Anaesthetized adults were placed in a 15ml conical tube, flash frozen in liquid nitrogen, then shaken vigorously for 10 seconds. Broken flies were placed on a Petri dish on dry ice and frozen severed heads were removed with forceps to a fresh tube. Flies were processed in groups of 100 animals per dissection. Typically, heads were missing the antennal and maxillary organs, while the mouth-parts were retained.
Total RNA was isolated using Trizol, then Qiagen RNeasy spin columns. mRNA was isolated using Dynal oligo(dT) beads, then fragmented using divalent cations under elevated temperature, followed by sequential ligation of RNA linkers to the 5’ and 3’ ends. Next, reverse transcription was performed using a primer complementary to the 3’ linker and PCR was performed using primers complementary to both linkers. ~ 300 bp fragments were isolated from an agarose gel and gel-purified again.
Read length (bases):83
The samples were quantitated using a Nanodrop, and loaded onto a flow cell for cluster generation and sequenced on an Illumina Genome Analyzer II using either single read or paired end protocols (Illumina).
Reads were aligned to Dmel_Release_6 using the STAR aligner v2.3.0e (Linux x86_64) with default parameters on the FASTQ files to generate multiply-mapped BAM files. These were filtered to include reads with only 1 aligned hit ( NH:i:1 attribute) to generate uniquely-mapped BAM files. A custom script was used to convert BAM files into bedgraph files (bam2bedgraph.cc).
FlyBase reports gene expression levels calculated from RNA-Seq coverage data as RPKM (reads per kilobase of exon model per million mapped reads). The RPKM value is calculated as follows. The uniquely transcribed region(s) for each gene is determined by taking regions covered by exons of the gene and excluding transcribed regions from any overlapping genes, both with respect to genes lying on same strand (for calculation using strand-specific RNA-Seq coverage data), and for genes on either strand (for calculation using unstranded RNA-Seq coverage data). RNA-Seq coverage read-count data was then correlated by location with the uniquely transcribed region(s) of each gene to produce the sum of reads over the entire uniquely transcribed region for the gene. Reads per kilobase of exon model per million mapped reads (RPKM) was then calculated using the method from Motazavi et al, Nat. Methods 6, 621-628 (2008). (RPKM = 10^9 * C / N * L * R, where C = number of reads in gene, N = number of uniquely mappable reads in the experiment, L = sum of uniquely transcribed bases in bp, and R = read length in bp).
The RPKM values are binned into eight expression levels: Bin 0: No/Extremely low expression (0); Bin 1: Very low expression (1-3), percentiles 1-25, approximately; Bin 2: Low expression (4-10), percentiles 26-50, approximately; Bin 3: Moderate expression (11-25), percentiles 51-75, approximately; Bin 4: Moderately high expression (26-50), percentiles 76-85, approximately; Bin 5: High expression (51-100), percentiles 86-95, approximately; Bin 6: Very high expression (101-1000), percentiles 96-99, approximately; Bin 7: Extremely high (>1000), the 100th percentile, approximately.
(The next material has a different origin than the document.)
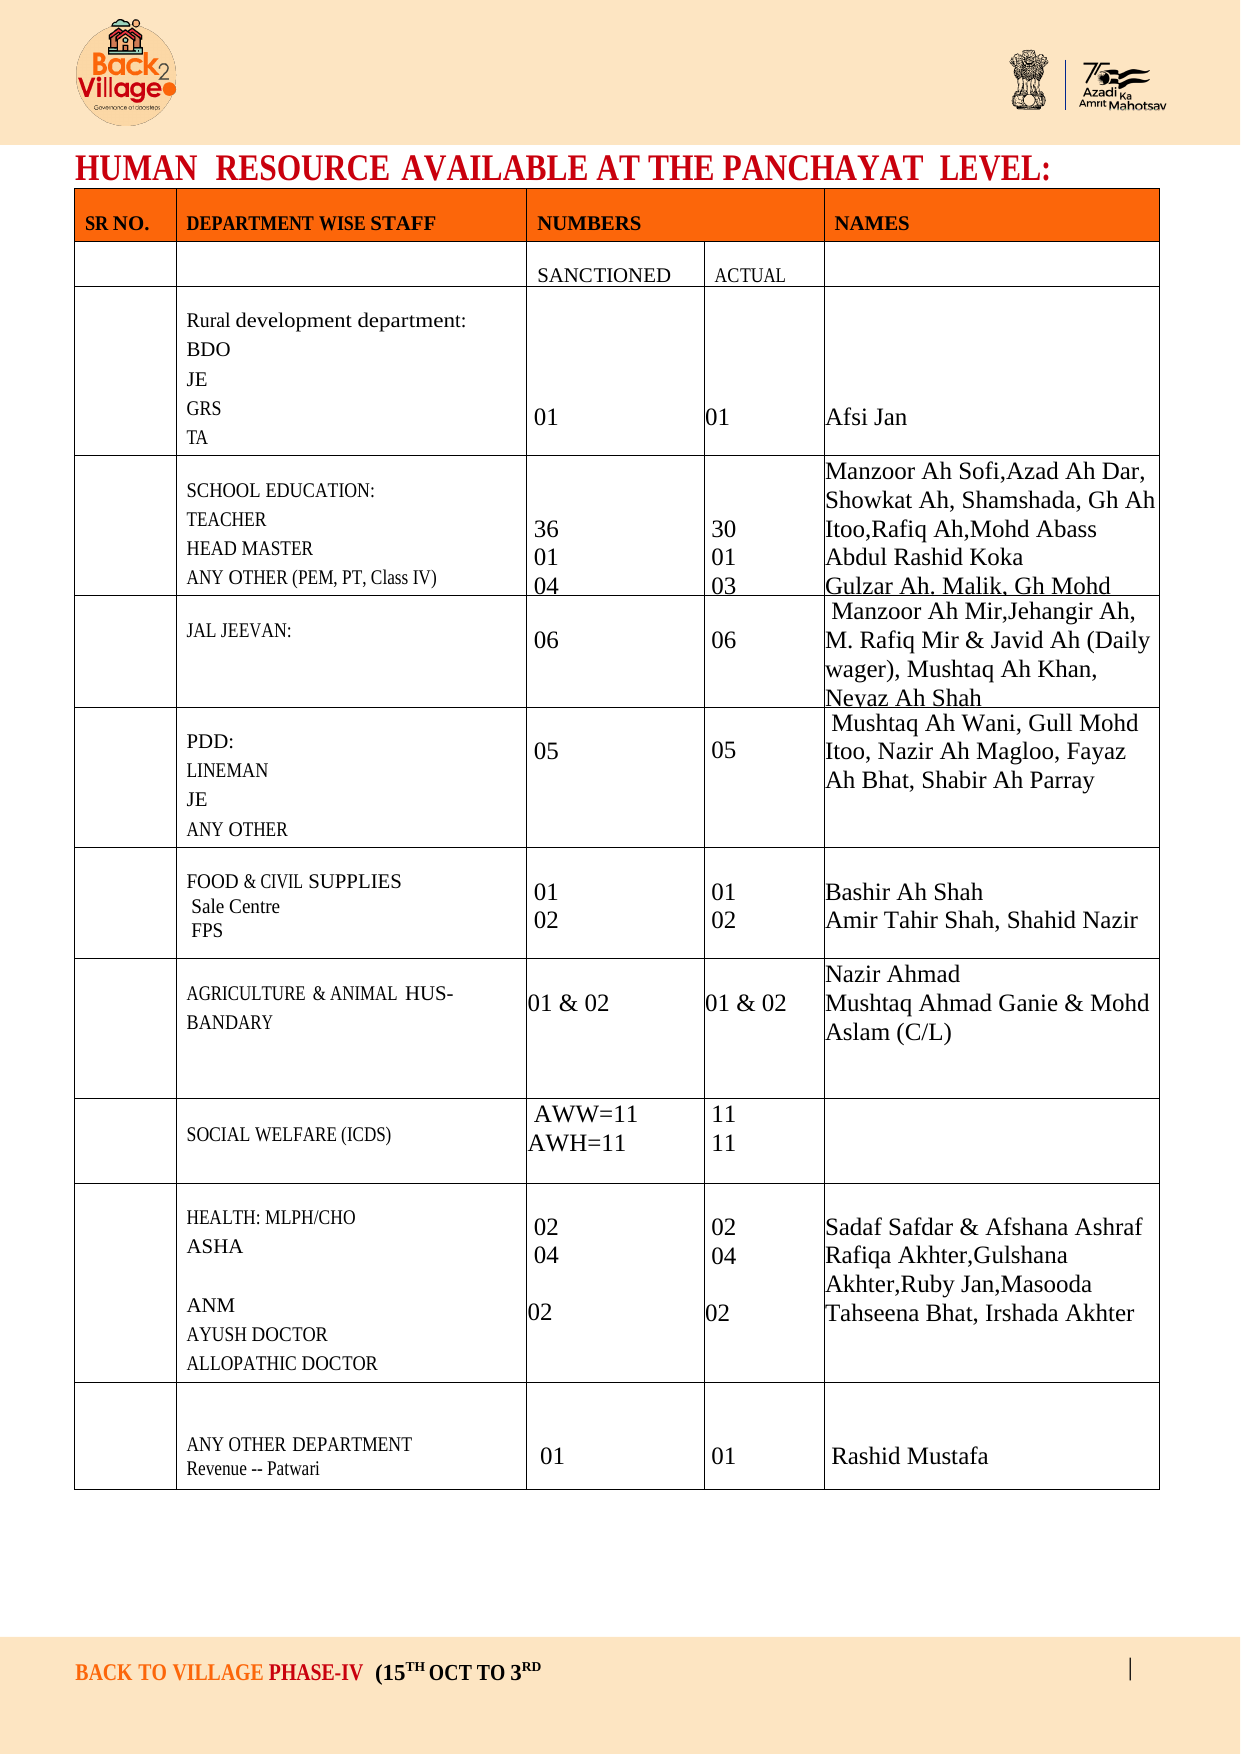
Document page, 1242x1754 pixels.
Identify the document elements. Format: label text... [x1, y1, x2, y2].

FlyBase RPKM data for all genes can be downloaded from the FlyBase Downloads page (link in the blue navigation bar at the top of all FlyBase web pages).
The RNA-seq profiles displayed by FlyBase in GBrowse and used for RPKM calculation can be accessed at the FTP link below as .wig files. Please take note of how these FlyBase .wig files represent data for a contiguous sequence of bases with the same signal value. The value is declared only for the first position of that region, and applies to all positions that follow (these are not explicitly listed) until a new value at a new base position is declared.